───── DATA BELOW ─────

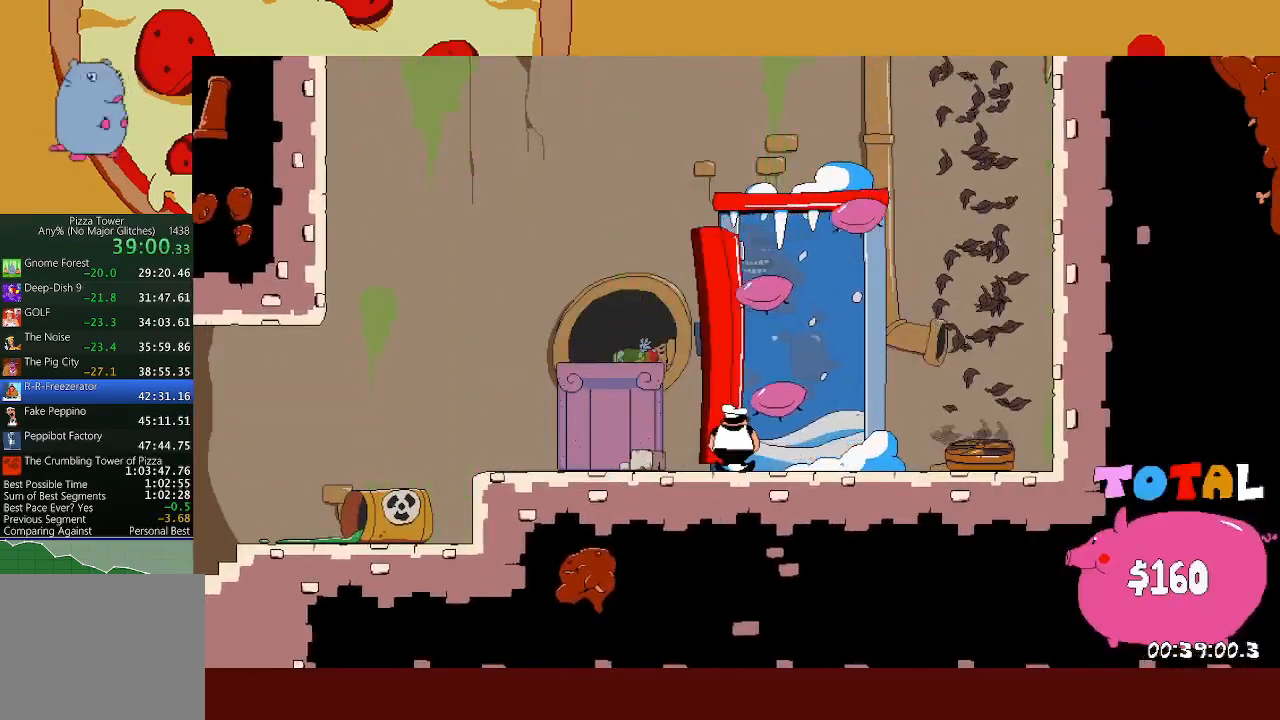
{"buttons": [], "left_stick": "center", "events": []}
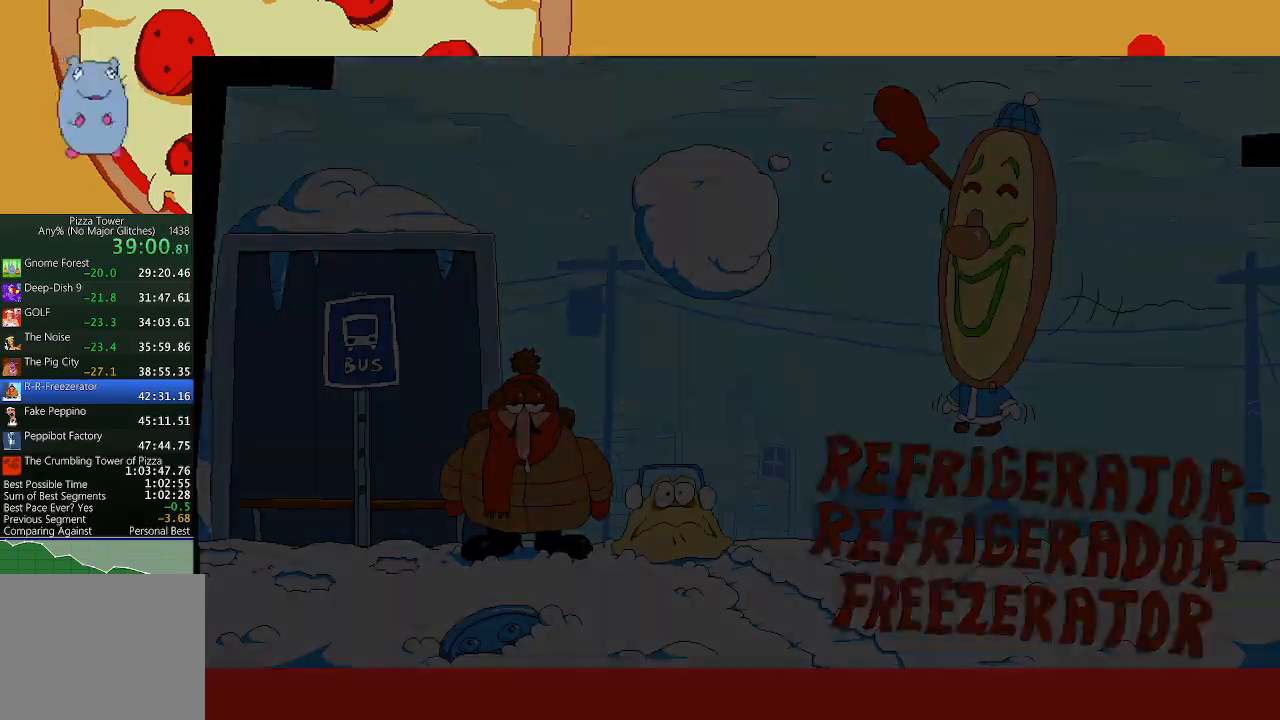
{"buttons": [], "left_stick": "center", "events": []}
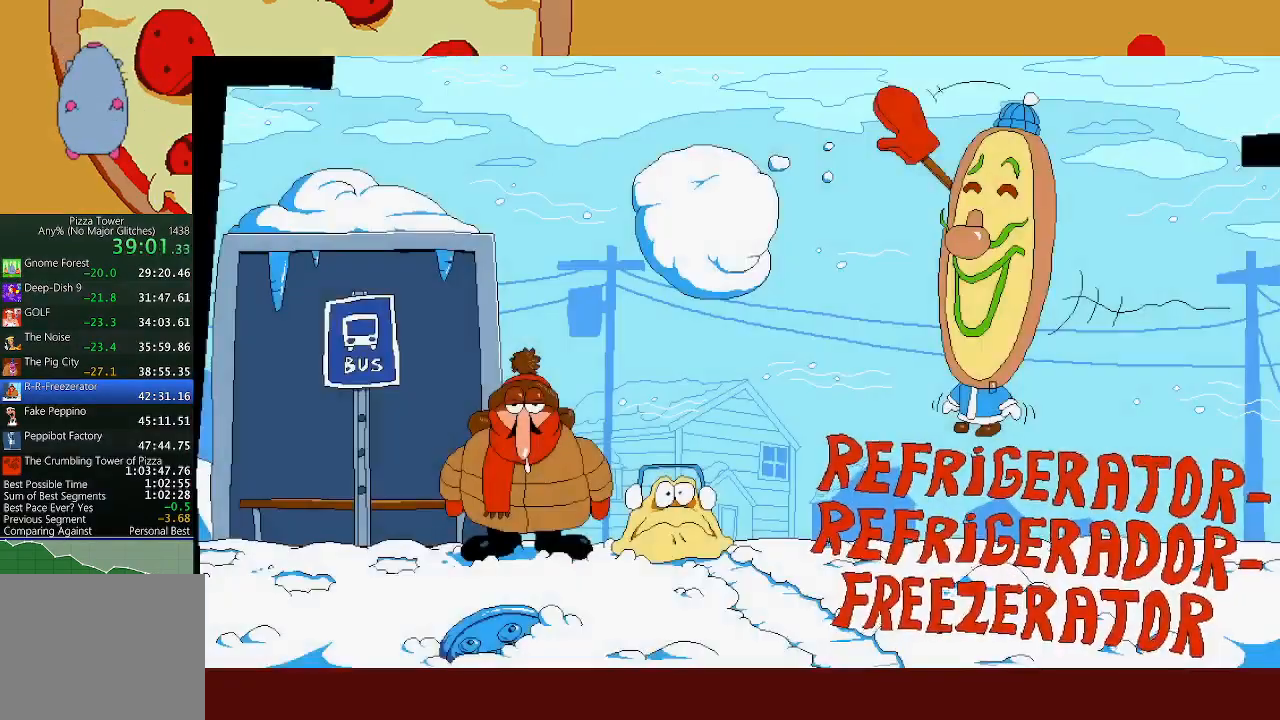
{"buttons": [], "left_stick": "center", "events": []}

─────

— EXERCISE AIM —
Restate the listing word for word, pictures omitted.

— PROBLEM SOLUTION —
{"buttons": [], "left_stick": "center", "events": []}
{"buttons": [], "left_stick": "center", "events": []}
{"buttons": [], "left_stick": "center", "events": []}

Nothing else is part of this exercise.